Another positive thing is I started recreational pool therapy. I go to the pool and float
on my back. It feels great. As time goes on you start in the deep end walking, and end
up in the shallow end walking. But I’m not there yet. I only use the pool to relax at the
moment.

I don’t know why but when I got in the pool, I had an epiphany: I realized how messed
up I was. I have a long way to go to get better. I guess the fear I have of drowning if
someone dropped m in the water, I could easily drown. Not a comfortable feeling. I am
used to the water. I’m a water person. Worst comes to worst, I could hold my breath for
a long time. The trick is not to panic. Anyway, I believe water therapy really helps you.
I can’t wait to go more often. I have to get permission from my physical therapist.

This week, my mom got me out of the house, broke up my routine by bringing me to my
friend’s house. He has a great place about half an hour away. It was kind of bitter sweet
going there ‘cause it made me realize I have no home. I have nothing. I was happy for
him, because it’s a nice home. I guess one day I’ll have a home. Everyone says it’s just
a material thing, but it makes a difference having a home. I miss my home.
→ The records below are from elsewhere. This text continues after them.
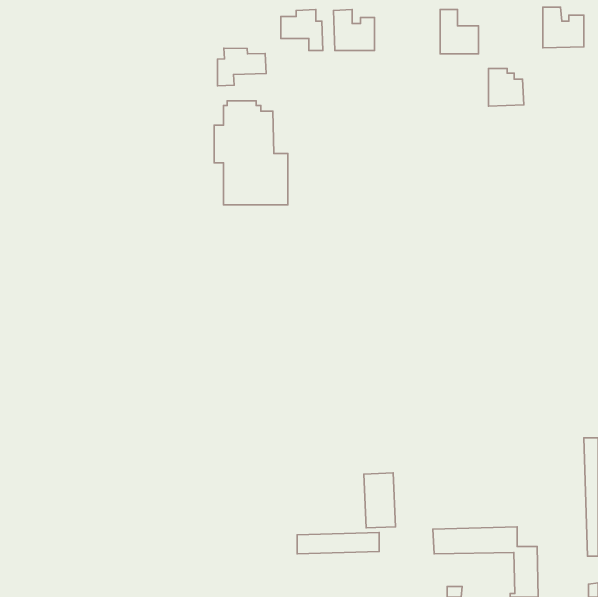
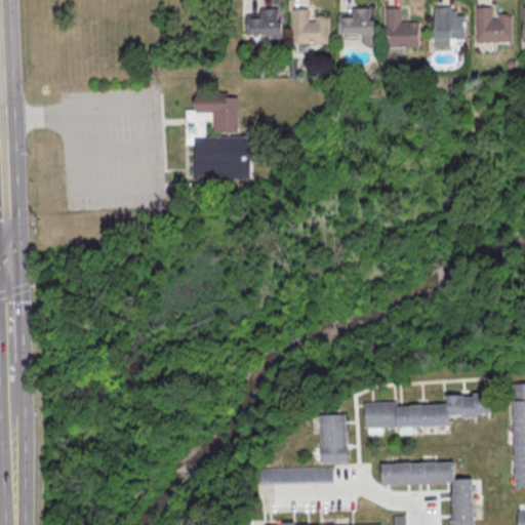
building: none -> [338,7,375,43]
building: [218,48,266,86] -> none
building: [489,69,524,106] -> [435,6,466,39]
building: none -> [364,393,489,429]

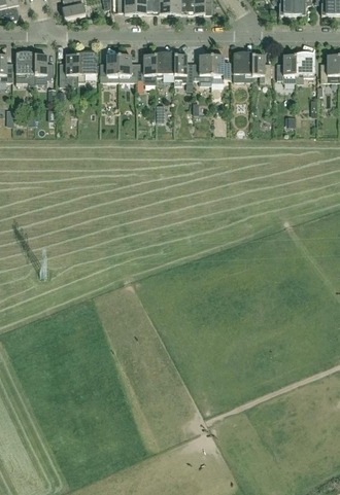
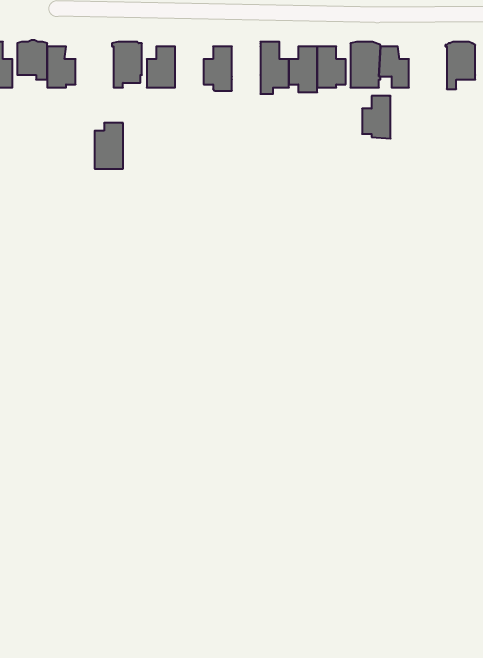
building: [156,51,174,76] -> none
building: [60,55,78,84] -> [95,123,123,169]
building: [118,55,137,81] -> none
building: [277,55,296,82] -> [362,96,391,139]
I’m searching for the profound thought of the day. I can’t think of one. Maybe we
should ask the dog. He’s been a good companion. What did Neal Young say, “A man
needs a maid.” Instead, I have a dog. He’s good for me because I seem to benefit from
having him. It works the hands because I pet him a lot and I play fetch with him. You
see, at this point in time, life becomes therapy. That’s my profound thought of the day!